Data for processing Start Marker

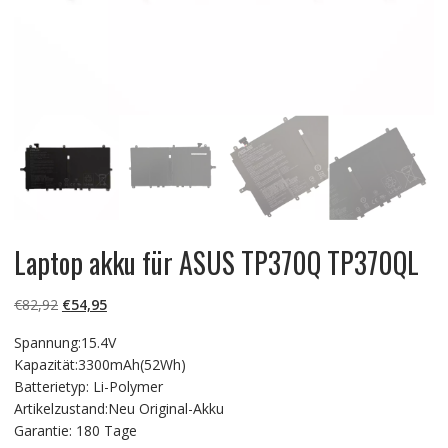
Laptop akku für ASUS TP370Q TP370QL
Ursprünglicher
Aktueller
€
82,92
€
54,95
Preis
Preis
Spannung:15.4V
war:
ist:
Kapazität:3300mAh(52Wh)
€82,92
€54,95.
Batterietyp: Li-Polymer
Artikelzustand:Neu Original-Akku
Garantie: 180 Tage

Data for processing End Marker
Data for processing Start Marker

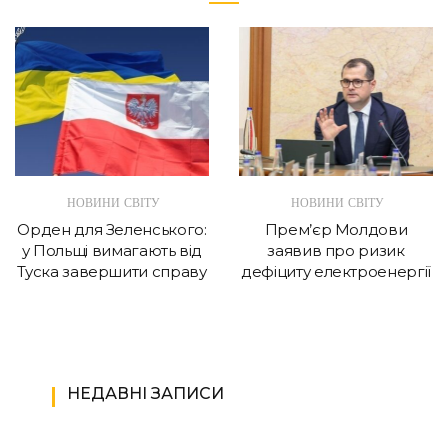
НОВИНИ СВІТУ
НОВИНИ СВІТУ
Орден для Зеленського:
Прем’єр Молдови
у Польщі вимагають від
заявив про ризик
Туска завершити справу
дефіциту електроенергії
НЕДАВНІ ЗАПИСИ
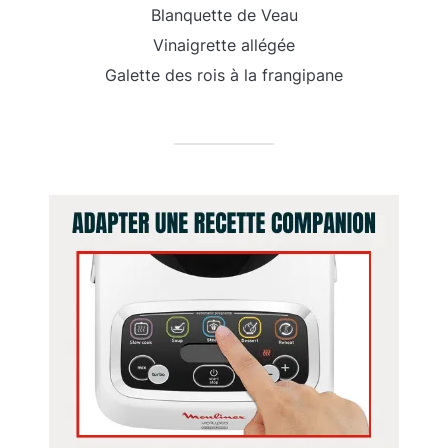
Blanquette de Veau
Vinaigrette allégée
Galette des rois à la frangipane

Data for processing End Marker
Data for processing Start Marker

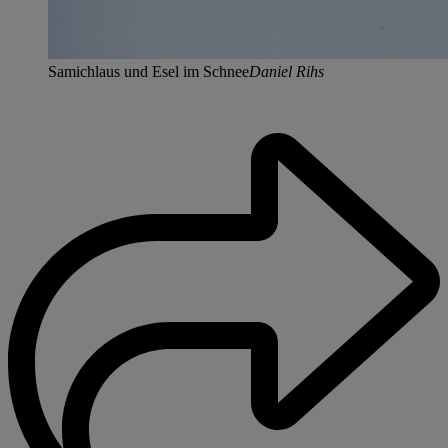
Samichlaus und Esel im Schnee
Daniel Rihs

Data for processing End Marker

**What to do:**
Could you write out the entries from the line with "Laptop akku für ASUS TP370Q TP370QL" to the line with "Garantie: 180 Tage" again, swapping "Preis" for "Betrag" and changing nothing else?

**Answer for this exercise:**
Laptop akku für ASUS TP370Q TP370QL
Ursprünglicher
Aktueller
€
82,92
€
54,95
Betrag
Betrag
Spannung:15.4V
war:
ist:
Kapazität:3300mAh(52Wh)
€82,92
€54,95.
Batterietyp: Li-Polymer
Artikelzustand:Neu Original-Akku
Garantie: 180 Tage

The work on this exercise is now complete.